Ben described the village as ‘quaint and beautiful, but all of this was born of terror, oppression and a foreign invasion’.

He went on to find clues to the founding of many of our villages, with a church, castle, market place and a single main street suggesting a Norman origin.

The view from St Lawrence's Church, one of the progammes opening scenes.

He explored how the hidden history of the quintessential sleepy rural idyll suggested the real origins of the English village owes a lot to those French invaders.

Many Warkworth residents were also featured in the 30-minute segment, including beekeeper, John Hobrough and church curate, Christine Shield.

The show was heavily centred on the history of Northumberland dating back to the Norman conquests and the evidence that this left behind.

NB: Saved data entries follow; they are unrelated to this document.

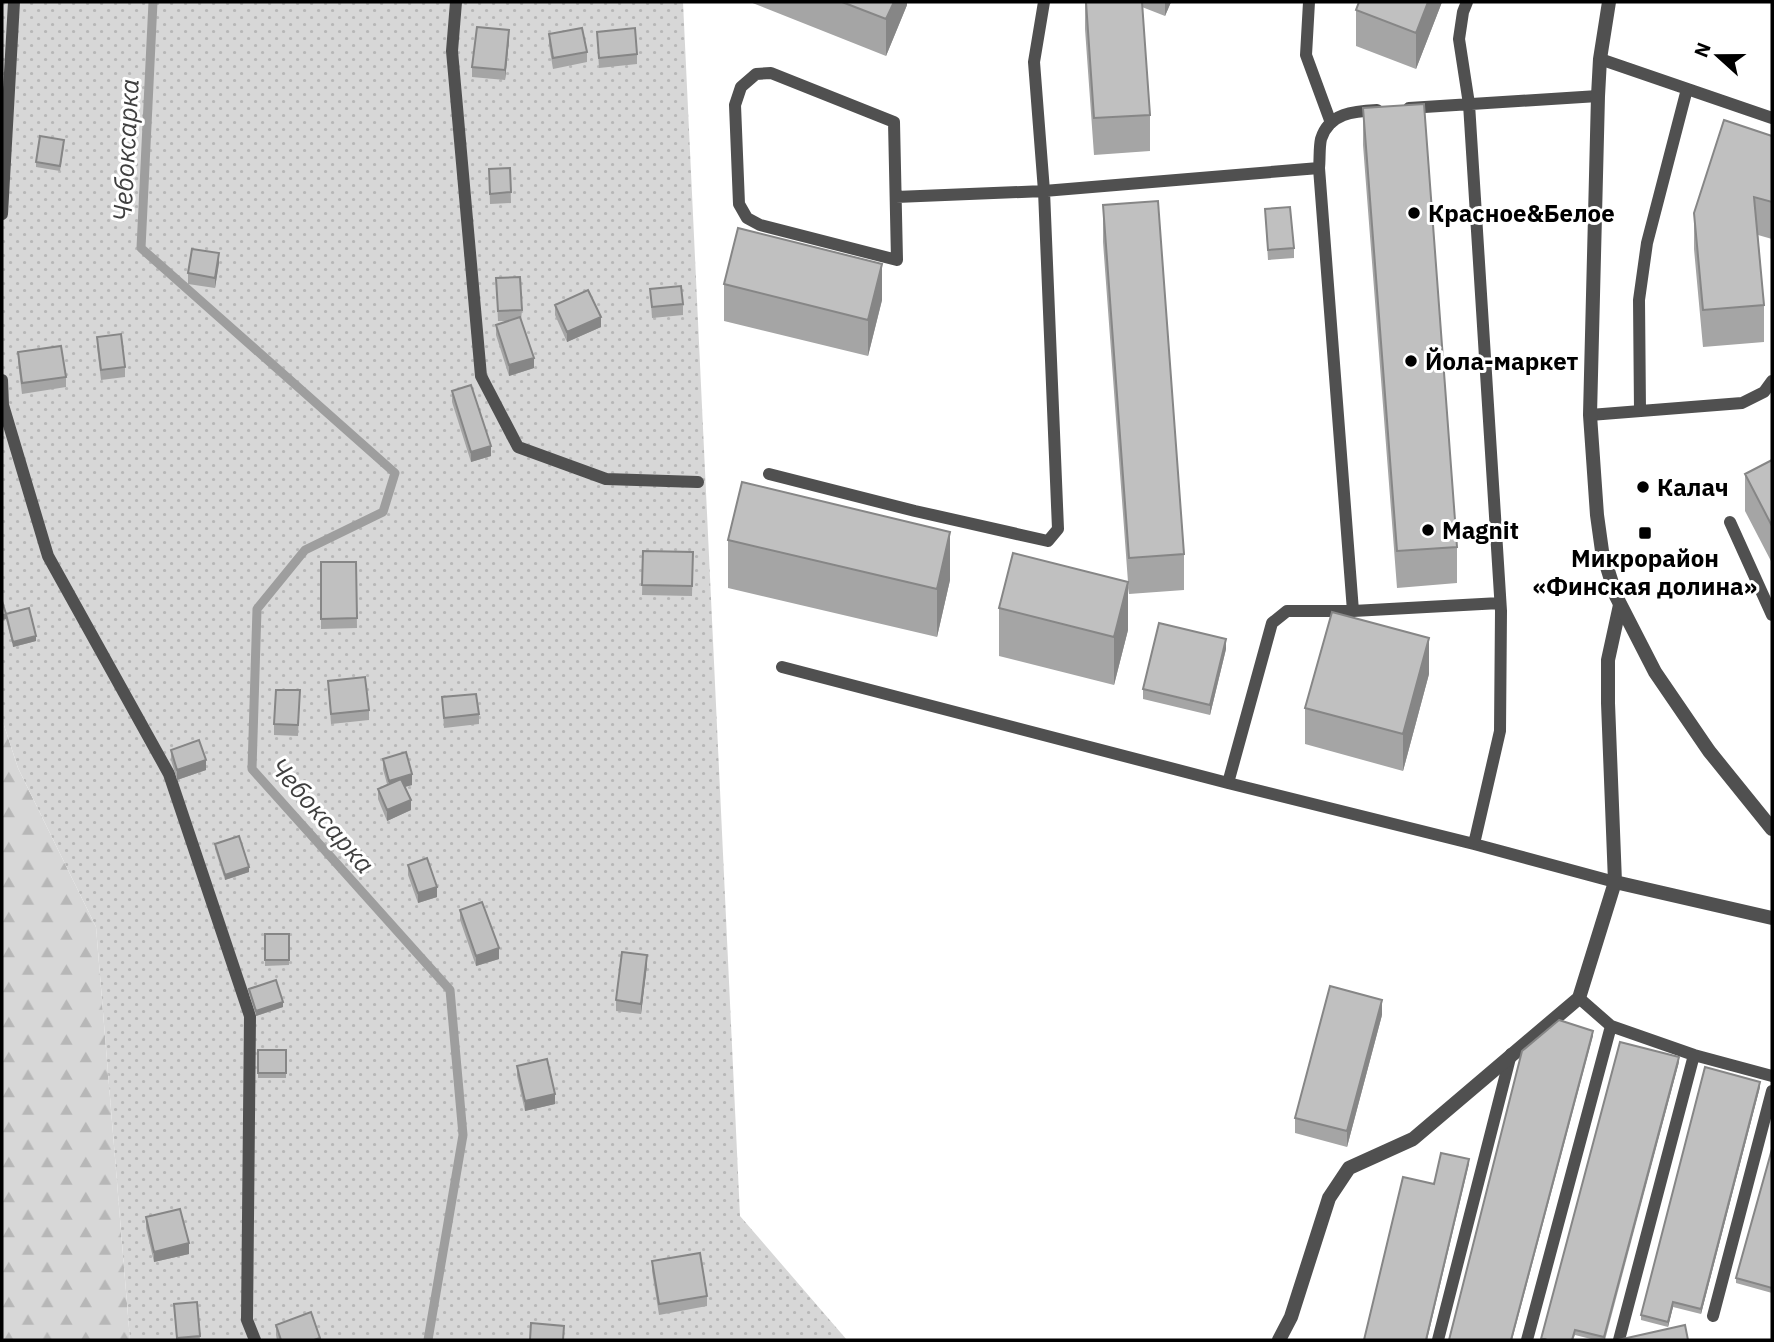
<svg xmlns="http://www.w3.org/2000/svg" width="1774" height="1342" font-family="'IBM Plex Sans',sans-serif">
	<defs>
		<pattern id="forest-firs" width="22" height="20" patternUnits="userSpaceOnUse" patternTransform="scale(1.75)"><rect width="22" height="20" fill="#d7d7d7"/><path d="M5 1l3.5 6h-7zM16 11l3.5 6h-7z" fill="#b7b7b7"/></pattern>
		<pattern id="garden-dots" width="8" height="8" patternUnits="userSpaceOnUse" patternTransform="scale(1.75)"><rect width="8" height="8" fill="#d7d7d7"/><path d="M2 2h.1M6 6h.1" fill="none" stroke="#b7b7b7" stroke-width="1.8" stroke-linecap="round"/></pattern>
	</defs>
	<rect width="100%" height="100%" fill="#fff"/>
	<path fill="url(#forest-firs)" d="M 2,719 L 18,768 L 96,927 L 130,1340 L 2,1340 Z"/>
	<path fill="url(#garden-dots)" d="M 2,2 L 683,2 L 740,1216 L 847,1340 L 130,1340 L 96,927 L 18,768 L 2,719 Z"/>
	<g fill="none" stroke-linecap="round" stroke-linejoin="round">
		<path stroke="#9e9e9e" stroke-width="9" d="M 153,2 L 141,248 L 395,473 L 383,512 L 305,550 L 257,609 L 252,769 L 450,990 L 463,1135 L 428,1340"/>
		<path stroke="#505050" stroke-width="12" d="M 456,2 L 452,51 L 481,376 L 518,447 L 606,479 L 698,482
			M 1309,2 L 1306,55 L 1331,123
			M 1467,2 L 1463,12 L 1459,39 L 1469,104 L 1501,611 L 1500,731 L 1474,844
			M 1600,59 L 1772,118
			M 771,73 L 894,122 L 897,260 L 760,225 L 747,218 L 739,204 L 735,105 L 741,87 L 756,74 Z
			M 1409,108 L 1598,96
			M 1319,168 L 1353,611 L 1500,603
			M 896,197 L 1044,191 L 1319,168 C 1320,159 1319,148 1321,139 C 1329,113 1354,111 1377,110
			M 2,214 L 14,2
			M 2,380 L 3,405 L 48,556 L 169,774 L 250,1016 L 247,1320 L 255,1340
			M 1640,411 L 1639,300 L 1647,243 L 1687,89
			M 1590,415 L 1742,403 L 1764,392 L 1772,381
			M 769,474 L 915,511 L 1048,541 L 1058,529 L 1044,191 L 1034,62 L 1044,2
			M 1730,522 L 1772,615
			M 782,667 L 1228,783 L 1474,844 L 1615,882
			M 1228,783 L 1272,623 L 1287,611 L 1353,611
			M 1579,998 L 1611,1026 L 1694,1055 L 1772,1076
			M 1713,1316 L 1772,1091
			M 1438,1340 L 1511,1054
			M 1527,1340 L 1611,1026
			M 1619,1340 L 1694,1055"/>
		<path stroke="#505050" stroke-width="14" d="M 1615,882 L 1772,918
			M 1279,1340 L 1291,1317 L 1329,1198 L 1349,1168 L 1413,1139 L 1579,998 L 1615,882 L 1608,703 L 1608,660 L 1620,605"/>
		<path stroke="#505050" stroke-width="14" d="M 1609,2 L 1600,59 L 1598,96 L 1590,415 L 1597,515 L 1602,551 L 1616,596 L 1655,672 L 1709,751 L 1772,829"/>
	</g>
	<path fill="#a5a5a5" d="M 750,2 L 907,2 L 907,5 L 886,56 Z
		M 1085,2 L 1171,2 L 1165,16 L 1142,7 L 1150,115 L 1150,151 L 1094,155 L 1085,29 Z
		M 1359,2 L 1442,2 L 1416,69 L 1356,46 L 1356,10 Z
		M 597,32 L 637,54 L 637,64 L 599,68 Z
		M 549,34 L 587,52 L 587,62 L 553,69 L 549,45 Z
		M 509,40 L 505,80 L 472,77 L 472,67 Z
		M 1363,108 L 1457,547 L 1457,583 L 1397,588 L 1363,145 Z
		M 1772,136 L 1772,239 L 1758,235 L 1764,305 L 1764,342 L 1703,347 L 1694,249 L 1694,213 Z
		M 64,145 L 60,171 L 36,167 L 36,162 Z
		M 510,168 L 511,203 L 490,204 L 489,169 Z
		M 1103,205 L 1184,554 L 1184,590 L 1129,594 L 1128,588 L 1128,630 L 1114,685 L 999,656 L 999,608 L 1128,582 L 1103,242 Z
		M 1265,209 L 1294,248 L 1294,258 L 1268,260 Z
		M 219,263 L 215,288 L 188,284 L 188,273 Z
		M 496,278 L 522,310 L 521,320 L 534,368 L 509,376 L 496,335 L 496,325 L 508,321 L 498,321 Z
		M 724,284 L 882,300 L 868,356 L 724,321 Z
		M 650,289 L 683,304 L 683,315 L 652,318 Z
		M 555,305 L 601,327 L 567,342 L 555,315 Z
		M 97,337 L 125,367 L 125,377 L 101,380 L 97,347 Z
		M 18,352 L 66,377 L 66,387 L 22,394 L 18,362 Z
		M 452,391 L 491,456 L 471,462 L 452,402 Z
		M 1772,460 L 1772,563 L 1745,511 L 1745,474 Z
		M 728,540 L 950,580 L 937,637 L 728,588 Z
		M 643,551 L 693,552 L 692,596 L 642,595 Z
		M 321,562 L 356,562 L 357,628 L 321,629 Z
		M 2,601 L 6,614 L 36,641 L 13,647 L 6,619 L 2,620 Z
		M 1226,649 L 1210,715 L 1143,699 L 1143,689 Z
		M 1429,674 L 1403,771 L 1305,744 L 1305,708 Z
		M 328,681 L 369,710 L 369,720 L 331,724 Z
		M 300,690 L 298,736 L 274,735 L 274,724 Z
		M 442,697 L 479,714 L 479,724 L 444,728 Z
		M 171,750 L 206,770 L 177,780 L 171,760 Z
		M 383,759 L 412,785 L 405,787 L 411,810 L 387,821 L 378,799 L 378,789 L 387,784 L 383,769 Z
		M 215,844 L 249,872 L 225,880 L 215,849 Z
		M 408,865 L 437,897 L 418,903 L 408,875 Z
		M 460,910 L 499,959 L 476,966 L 460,920 Z
		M 265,934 L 289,934 L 289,965 L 265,966 Z
		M 647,965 L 641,1014 L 616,1011 L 616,1000 Z
		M 249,989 L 283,1007 L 256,1016 L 249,994 Z
		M 1382,1015 L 1347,1147 L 1295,1133 L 1295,1118 Z
		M 258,1050 L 286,1050 L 286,1078 L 258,1078 Z
		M 1679,1062 L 1605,1340 L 1595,1340 L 1575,1335 L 1573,1340 L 1541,1340 Z
		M 517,1066 L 555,1104 L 525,1111 L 517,1076 Z
		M 1760,1087 L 1701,1314 L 1673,1307 L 1668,1327 L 1641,1320 L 1641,1315 Z
		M 1772,1149 L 1772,1293 L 1736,1283 L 1736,1278 Z
		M 146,1217 L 189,1254 L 154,1262 L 146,1228 Z
		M 652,1261 L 707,1296 L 707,1306 L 659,1315 L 652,1271 Z
		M 197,1302 L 200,1340 L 177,1340 L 174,1310 Z
		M 276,1325 L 320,1340 L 277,1340 L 276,1335 Z"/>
	<path fill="#868686" d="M 894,2 L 907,2 L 907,5 L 886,56 L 886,19 Z
		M 1165,2 L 1171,2 L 1165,16 Z
		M 1428,2 L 1442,2 L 1416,69 L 1416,33 Z
		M 509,30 L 509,40 L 505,80 L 505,70 Z
		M 219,253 L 219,263 L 215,288 L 215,278 Z
		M 882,264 L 882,300 L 868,356 L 868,320 Z
		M 601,317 L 601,327 L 567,342 L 567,332 Z
		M 534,358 L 534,368 L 509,376 L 509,365 Z
		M 491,446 L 491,456 L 471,462 L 471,452 Z
		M 950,532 L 950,580 L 937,637 L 937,589 Z
		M 1128,582 L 1128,630 L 1114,685 L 1114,637 Z
		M 6,614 L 6,619 L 2,620 L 2,615 Z
		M 36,636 L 36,641 L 13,647 L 13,642 Z
		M 1429,638 L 1429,674 L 1403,771 L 1403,734 Z
		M 1226,639 L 1226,649 L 1210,715 L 1210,705 Z
		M 206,760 L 206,770 L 177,780 L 177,770 Z
		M 412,774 L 412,785 L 389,791 L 389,781 Z
		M 411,800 L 411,810 L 387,821 L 387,810 Z
		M 249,867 L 249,872 L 225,880 L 225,875 Z
		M 437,887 L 437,897 L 418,903 L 418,893 Z
		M 499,948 L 499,959 L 476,966 L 476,956 Z
		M 647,955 L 647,965 L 641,1014 L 641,1004 Z
		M 1382,1000 L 1382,1015 L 1347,1147 L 1347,1131 Z
		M 283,1002 L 283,1007 L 256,1016 L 256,1011 Z
		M 1593,1031 L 1593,1036 L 1512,1340 L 1511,1340 Z
		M 1679,1057 L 1679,1062 L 1604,1340 L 1604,1337 Z
		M 1760,1082 L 1760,1087 L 1701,1314 L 1701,1309 Z
		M 555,1094 L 555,1104 L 525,1111 L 525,1101 Z
		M 1469,1159 L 1469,1164 L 1427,1340 L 1426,1340 Z
		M 189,1243 L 189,1254 L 154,1262 L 154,1252 Z
		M 1673,1302 L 1673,1307 L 1668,1327 L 1668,1322 Z"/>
	<path fill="#c0c0c0" stroke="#868686" stroke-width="2" d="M 842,2 L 894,2 L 886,19 Z
		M 1086,2 L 1142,2 L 1150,115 L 1094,118 Z
		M 1359,2 L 1428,2 L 1416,33 L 1356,10 Z
		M 477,27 L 509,30 L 505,70 L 472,67 Z
		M 582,28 L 587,52 L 553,58 L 549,34 Z
		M 635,28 L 637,54 L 599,58 L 597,32 Z
		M 1424,104 L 1457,547 L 1397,551 L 1363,108 Z
		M 1724,120 L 1772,136 L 1772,202 L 1754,197 L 1764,305 L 1703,310 L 1694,213 Z
		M 40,136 L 64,140 L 60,166 L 36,162 Z
		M 510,168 L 511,192 L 490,194 L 489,169 Z
		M 1158,201 L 1184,554 L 1129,558 L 1103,205 Z
		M 1290,207 L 1294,248 L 1268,250 L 1265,209 Z
		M 738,228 L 882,264 L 868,320 L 724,284 Z
		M 192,249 L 219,253 L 215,278 L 188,273 Z
		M 520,277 L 522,310 L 498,311 L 496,278 Z
		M 681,286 L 683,304 L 652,307 L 650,289 Z
		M 588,290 L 601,317 L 567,332 L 555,305 Z
		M 520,317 L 534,358 L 509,365 L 496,325 Z
		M 121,334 L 125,367 L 101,370 L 97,337 Z
		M 61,346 L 66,377 L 22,383 L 18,352 Z
		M 471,385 L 491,446 L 471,452 L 452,391 Z
		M 1772,460 L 1772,526 L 1745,474 Z
		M 742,482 L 950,532 L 937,589 L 728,540 Z
		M 643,551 L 693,552 L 692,586 L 642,585 Z
		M 1013,553 L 1128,582 L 1114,637 L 999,608 Z
		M 321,562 L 356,562 L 357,618 L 321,619 Z
		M 2,601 L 6,614 L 2,615 Z
		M 29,608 L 36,636 L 13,642 L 6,614 Z
		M 1332,612 L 1429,638 L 1403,734 L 1305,708 Z
		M 1159,623 L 1226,639 L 1210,705 L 1143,689 Z
		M 365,677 L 369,710 L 331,714 L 328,681 Z
		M 276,690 L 300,690 L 298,725 L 274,724 Z
		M 476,694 L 479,714 L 444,718 L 442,697 Z
		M 199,740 L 206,760 L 177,770 L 171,750 Z
		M 406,752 L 412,774 L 389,781 L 383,759 Z
		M 401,779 L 411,800 L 387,810 L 378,789 Z
		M 239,836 L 249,867 L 225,875 L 215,844 Z
		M 427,858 L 437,887 L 418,893 L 408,865 Z
		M 482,902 L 499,948 L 476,956 L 460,910 Z
		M 265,934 L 289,934 L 289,960 L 265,960 Z
		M 622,952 L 647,955 L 641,1004 L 616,1000 Z
		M 276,980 L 283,1002 L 256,1011 L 249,989 Z
		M 1330,986 L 1382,1000 L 1347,1131 L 1295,1118 Z
		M 1559,1020 L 1593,1031 L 1511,1340 L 1449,1340 L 1522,1051 Z
		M 1620,1042 L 1679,1057 L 1604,1337 L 1575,1330 L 1572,1340 L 1547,1340 L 1545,1339 L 1541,1339 Z
		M 258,1050 L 286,1050 L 286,1073 L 258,1073 Z
		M 547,1059 L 555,1094 L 525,1101 L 517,1066 Z
		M 1705,1067 L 1760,1082 L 1701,1309 L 1673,1302 L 1668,1322 L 1641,1315 Z
		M 1772,1149 L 1772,1288 L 1736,1278 Z
		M 1441,1153 L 1469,1159 L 1426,1340 L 1364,1340 L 1403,1177 L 1434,1184 Z
		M 180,1209 L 189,1243 L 154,1252 L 146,1217 Z
		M 700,1253 L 707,1296 L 659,1304 L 652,1261 Z
		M 197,1302 L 200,1336 L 177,1338 L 174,1304 Z
		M 311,1312 L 320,1338 L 314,1340 L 281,1340 L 276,1325 Z
		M 531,1323 L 564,1326 L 563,1340 L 530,1340 Z
		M 1685,1325 L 1688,1340 L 1618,1340 Z"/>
	<g fill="#000" stroke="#fff" stroke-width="2.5">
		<circle cx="1414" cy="213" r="7"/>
		<circle cx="1411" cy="361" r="7"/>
		<circle cx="1643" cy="487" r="7"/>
		<circle cx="1428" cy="530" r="7"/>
		<rect x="1638" y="526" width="14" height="14" rx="3.5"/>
	</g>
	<g text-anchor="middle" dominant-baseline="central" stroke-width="6" stroke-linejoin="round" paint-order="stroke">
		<g font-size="24" font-weight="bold" fill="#000" stroke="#fff" text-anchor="start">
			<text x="1428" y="213">Красное&amp;Белое</text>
			<text x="1425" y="361">Йола-маркет</text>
			<text x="1657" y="487">Калач</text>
			<text x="1442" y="530">Magnit</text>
			<text x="1645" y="558" text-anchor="middle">Микрорайон<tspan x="1645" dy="28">«Финская долина»</tspan></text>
		</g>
		<g font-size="26" font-style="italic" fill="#3f3f3f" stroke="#fff">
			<text transform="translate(125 150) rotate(-87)">Чебоксарка</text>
			<text transform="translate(323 815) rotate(49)">Чебоксарка</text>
		</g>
	</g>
	<rect width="1774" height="1342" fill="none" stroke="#000000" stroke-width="7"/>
	<g transform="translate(1718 56) rotate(291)" stroke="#ffffff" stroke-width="5" paint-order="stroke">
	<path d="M0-5L12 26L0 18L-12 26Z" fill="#000000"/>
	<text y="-10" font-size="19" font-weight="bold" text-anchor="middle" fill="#000000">N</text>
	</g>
</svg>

It focused on the architecture of the castle and the church, as well as the way the houses and farmland were built to accommodate the medieval methods of farming and raising livestock.

The Church of St Lawrence, Warkworth, a scene from the BBC progamme.

Dr Robinson also spoke to Chris Kilkenny, a local historian, about the community’s past and of the Northumbrian people.

He said: “The Northumbrians were particularly stroppy people and used to being independent. It took about 100 years (after the Norman invasion) before we actually get a named Baron of Warkworth, who was Roger Fitz-Richard.”

The episode specifically highlighted how Warkworth has remained very much the same and how the architecture and building layouts are exactly as they would have been during the time of William the Conqueror.

Alnwick Castle featured towards the end of the episode and Ben met Chris Hunwick, the Duke of Northumberland’s archivist, to take a look at historical maps of Warkworth and the surrounding area.